**Work request**
Beneath this instruction is a listing. Transcribe from it only the stretch from the line with "65 36 373.81" through the line with "31 66 33.32", both end lines included, exactly as written.

**Data to process**
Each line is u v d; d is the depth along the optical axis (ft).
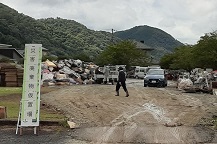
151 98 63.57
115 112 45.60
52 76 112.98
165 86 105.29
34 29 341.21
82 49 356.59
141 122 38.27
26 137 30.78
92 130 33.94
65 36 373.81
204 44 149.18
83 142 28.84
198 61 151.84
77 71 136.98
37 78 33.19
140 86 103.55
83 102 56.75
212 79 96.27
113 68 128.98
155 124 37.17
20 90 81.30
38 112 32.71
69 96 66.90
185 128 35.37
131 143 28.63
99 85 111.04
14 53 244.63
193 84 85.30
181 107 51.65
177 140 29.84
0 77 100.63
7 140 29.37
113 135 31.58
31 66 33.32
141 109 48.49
==
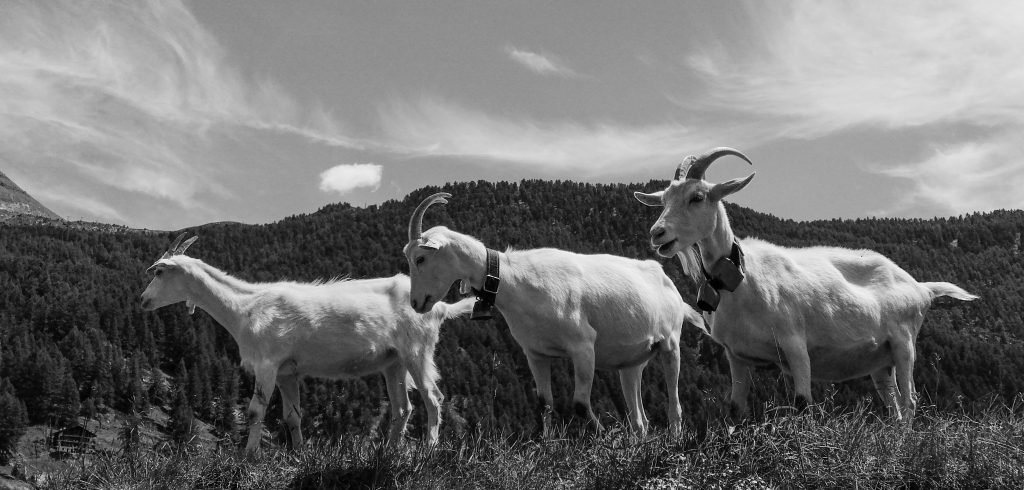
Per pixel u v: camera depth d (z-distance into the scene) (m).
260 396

**Solution**
65 36 373.81
204 44 149.18
83 142 28.84
198 61 151.84
77 71 136.98
37 78 33.19
140 86 103.55
83 102 56.75
212 79 96.27
113 68 128.98
155 124 37.17
20 90 81.30
38 112 32.71
69 96 66.90
185 128 35.37
131 143 28.63
99 85 111.04
14 53 244.63
193 84 85.30
181 107 51.65
177 140 29.84
0 77 100.63
7 140 29.37
113 135 31.58
31 66 33.32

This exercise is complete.